**EXCERPTED PASSAGE**:
§ §

In applications where once electrons were used for sensing, this technology allows the use of light instead – and at a higher sensitivity. Examples are pipeline monitoring or perimeter security, as well as searching for oil.

‘Any distortion on the fibre along a pipe or around a perimeter will cause a change in the flow of light – or frequency,’ says Skov. ‘The PC can then interrogate this change and equates it to the acoustic footprint of whatever events may be expected, such as an intruder approaching, for example.

‘The technology can also be deployed as a towed array, where the fibres are towed behind a vessel, and any activity in the water will be detected.

§ §

**PROBLEM A**:
Reproduce the stretch of the fiber-optic sensing passage from "In applications where" through "will be detected.".
**PROBLEM B**:
Extend the fiber-optic sensing passage past its final sentence, keeping its technical voice.

§ §

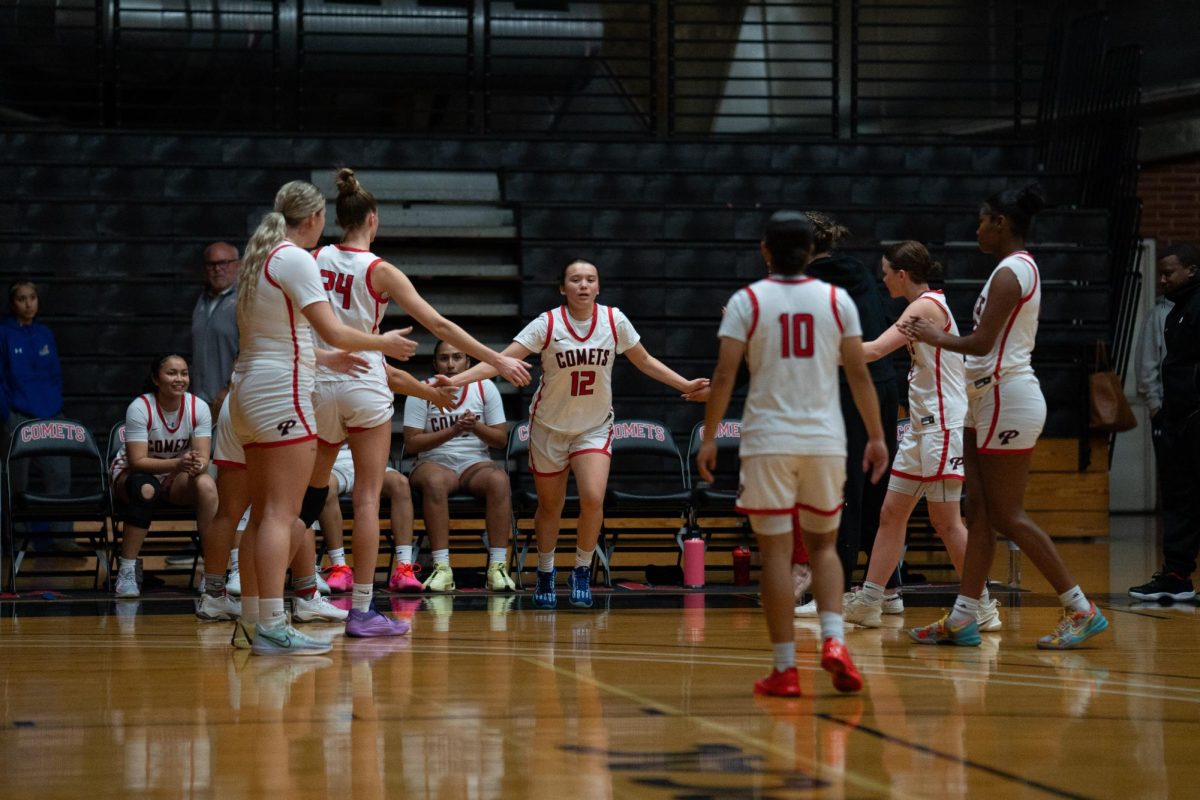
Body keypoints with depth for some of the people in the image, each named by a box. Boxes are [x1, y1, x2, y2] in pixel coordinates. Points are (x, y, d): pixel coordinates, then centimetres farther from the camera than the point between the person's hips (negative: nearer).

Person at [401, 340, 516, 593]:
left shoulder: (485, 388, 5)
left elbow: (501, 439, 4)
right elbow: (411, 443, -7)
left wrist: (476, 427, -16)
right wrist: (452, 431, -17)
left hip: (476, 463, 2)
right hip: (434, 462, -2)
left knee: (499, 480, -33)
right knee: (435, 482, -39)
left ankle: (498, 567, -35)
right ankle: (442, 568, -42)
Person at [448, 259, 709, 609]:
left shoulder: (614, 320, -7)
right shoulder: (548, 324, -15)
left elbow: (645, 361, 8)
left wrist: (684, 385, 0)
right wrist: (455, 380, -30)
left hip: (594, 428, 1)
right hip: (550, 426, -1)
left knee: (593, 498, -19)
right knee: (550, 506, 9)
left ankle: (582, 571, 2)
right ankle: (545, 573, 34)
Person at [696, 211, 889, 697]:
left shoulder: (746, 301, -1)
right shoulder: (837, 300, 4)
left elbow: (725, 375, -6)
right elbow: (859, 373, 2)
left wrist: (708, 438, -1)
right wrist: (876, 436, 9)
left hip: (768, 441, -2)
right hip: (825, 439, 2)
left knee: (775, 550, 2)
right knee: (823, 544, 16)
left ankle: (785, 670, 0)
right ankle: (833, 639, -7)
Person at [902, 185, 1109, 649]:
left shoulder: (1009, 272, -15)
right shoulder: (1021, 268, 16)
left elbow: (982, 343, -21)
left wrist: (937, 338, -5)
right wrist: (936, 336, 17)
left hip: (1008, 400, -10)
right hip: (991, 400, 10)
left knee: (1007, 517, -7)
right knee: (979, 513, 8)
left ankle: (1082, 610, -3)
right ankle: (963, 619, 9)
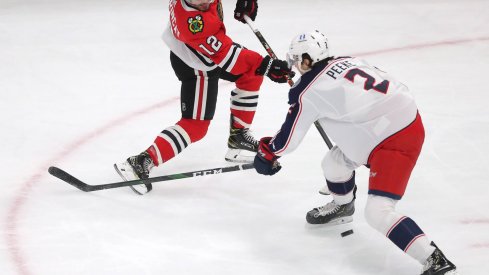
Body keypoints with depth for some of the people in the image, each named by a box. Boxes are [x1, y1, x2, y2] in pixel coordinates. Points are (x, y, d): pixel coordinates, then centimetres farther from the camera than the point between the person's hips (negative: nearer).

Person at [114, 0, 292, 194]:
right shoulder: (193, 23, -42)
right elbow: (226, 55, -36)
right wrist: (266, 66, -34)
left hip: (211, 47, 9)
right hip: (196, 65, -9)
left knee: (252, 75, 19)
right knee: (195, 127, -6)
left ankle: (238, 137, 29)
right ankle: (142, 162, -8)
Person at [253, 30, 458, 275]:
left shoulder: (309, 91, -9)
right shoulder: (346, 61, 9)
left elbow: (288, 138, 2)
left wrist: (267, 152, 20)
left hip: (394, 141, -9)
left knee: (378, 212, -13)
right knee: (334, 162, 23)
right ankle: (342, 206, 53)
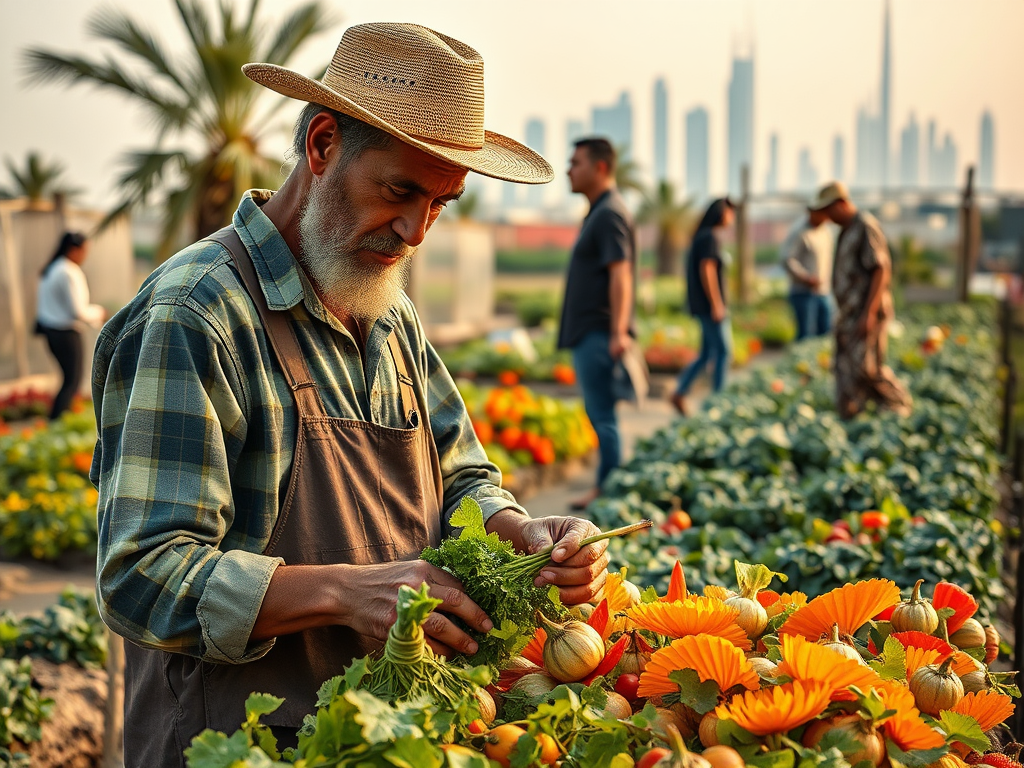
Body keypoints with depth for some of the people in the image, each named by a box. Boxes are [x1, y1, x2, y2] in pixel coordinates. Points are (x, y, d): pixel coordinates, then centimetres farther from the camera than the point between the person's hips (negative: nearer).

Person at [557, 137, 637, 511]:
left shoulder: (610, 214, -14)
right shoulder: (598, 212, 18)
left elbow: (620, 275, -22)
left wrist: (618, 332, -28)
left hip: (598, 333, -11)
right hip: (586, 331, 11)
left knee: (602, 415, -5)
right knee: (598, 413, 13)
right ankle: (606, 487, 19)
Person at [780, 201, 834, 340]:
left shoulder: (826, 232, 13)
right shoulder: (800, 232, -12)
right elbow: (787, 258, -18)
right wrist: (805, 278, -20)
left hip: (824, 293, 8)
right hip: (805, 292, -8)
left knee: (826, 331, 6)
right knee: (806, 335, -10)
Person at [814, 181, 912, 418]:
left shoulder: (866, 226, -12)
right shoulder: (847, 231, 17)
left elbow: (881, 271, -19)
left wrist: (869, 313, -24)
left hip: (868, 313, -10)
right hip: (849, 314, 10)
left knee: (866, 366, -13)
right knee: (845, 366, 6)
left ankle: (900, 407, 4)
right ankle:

§ §

**ANSWER AREA A**:
In applications where once electrons were used for sensing, this technology allows the use of light instead – and at a higher sensitivity. Examples are pipeline monitoring or perimeter security, as well as searching for oil.

‘Any distortion on the fibre along a pipe or around a perimeter will cause a change in the flow of light – or frequency,’ says Skov. ‘The PC can then interrogate this change and equates it to the acoustic footprint of whatever events may be expected, such as an intruder approaching, for example.

‘The technology can also be deployed as a towed array, where the fibres are towed behind a vessel, and any activity in the water will be detected.

**ANSWER AREA B**:
‘Lidar is another application, where light is sent out into free space until it hits aerosols, for example. Using the principle of Doppler shift, we can use the fibre sensing technology to detect speed and direction of aerosols. This can be used to measure wind. The technology can sit within a wind turbine and detect the speed and direction of wind before it hits the turbine; by pitching the blades of the turbine correctly according to the incoming wind, efficiencies can be increased. It can also help protect against damage from gusts, as the resistance of the turbines can be adjusted to accommodate the wind speed. The information can also be used to help place turbines in a wind park at the point of construction.’

Future applications of such technology could be in monitoring conditions around take off and landing of aircraft, and also within aircraft themselves to predict pockets of turbulence. It could also be used for wind measurement before commencing a major construction project in a city, for example.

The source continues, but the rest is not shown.